The exhibitions were hosted in a former grain silo.

“One of the nicest things about Depot Basel was the bar. It felt a little bit like a cheap bar on the seaside. But it was only open for the opening, and then everybody complained the rest of the week.”
“One of the pieces I liked best, by Oskar Peet and Sophie Mensen.”

“This was close to Depot Basel, no signs no tags. They were full of plastic bottles but I didn’t get if it was an art piece or just a way the Swiss collect plastic from the neighborhood.”
“We spent a lovely evening at a collector’s house and he showed us a wardrobe in clay made by Maarten Baas especially for them. Amazing.”

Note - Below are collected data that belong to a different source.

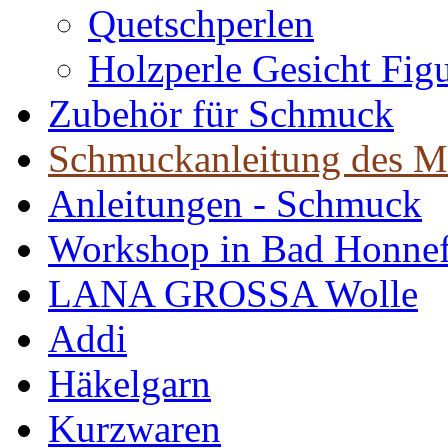
Quetschperlen
Holzperle Gesicht Fig
Zubehör für Schmuck
Schmuckanleitung des M
Anleitungen - Schmuck
Workshop in Bad Honne
LANA GROSSA Wolle
Addi
Häkelgarn
Kurzwaren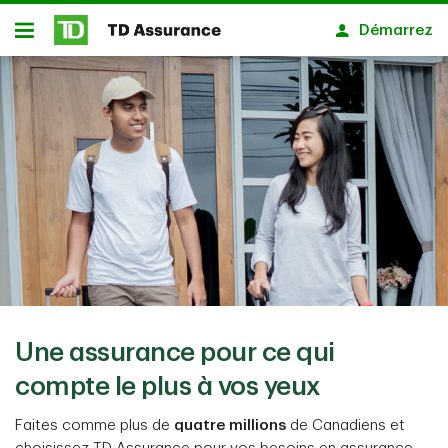
avis fermé
Passer au contenu principal
Démarrez
Ouvert
Une assurance pour ce qui
compte le plus à vos yeux
Faites comme plus de
quatre millions
de Canadiens et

“Liste is the young artist section, one of the more irritating places in Basel. Most of the pieces are really poorly finished and look like ‘it’s the idea that counts’ but often the idea is poor as well.”
“There was, though, this amazing piece by a Greek artist that I really loved. This guy made a collage of several different Cyrillic, Greek and Roman newspaper cuts and then he draws on them a series of mystical and alchemic symbols and illustrations. It was really suggestive.”
“Sometimes wandering around the contemporary art galleries is funny.”
“On a rainy day, looking from one side to the other of the Art Basel building it looked like water was copiously leaking inside the exhibition space.”

“Aside from Art Basel and Design Miami, Basel is quite a sad city and the style of the shop’s windows testify to it well!”
“Despite the whole Art Basel scene, it doesn’t seem like a cutting edge city so every little trace of irony in the street is well accepted!”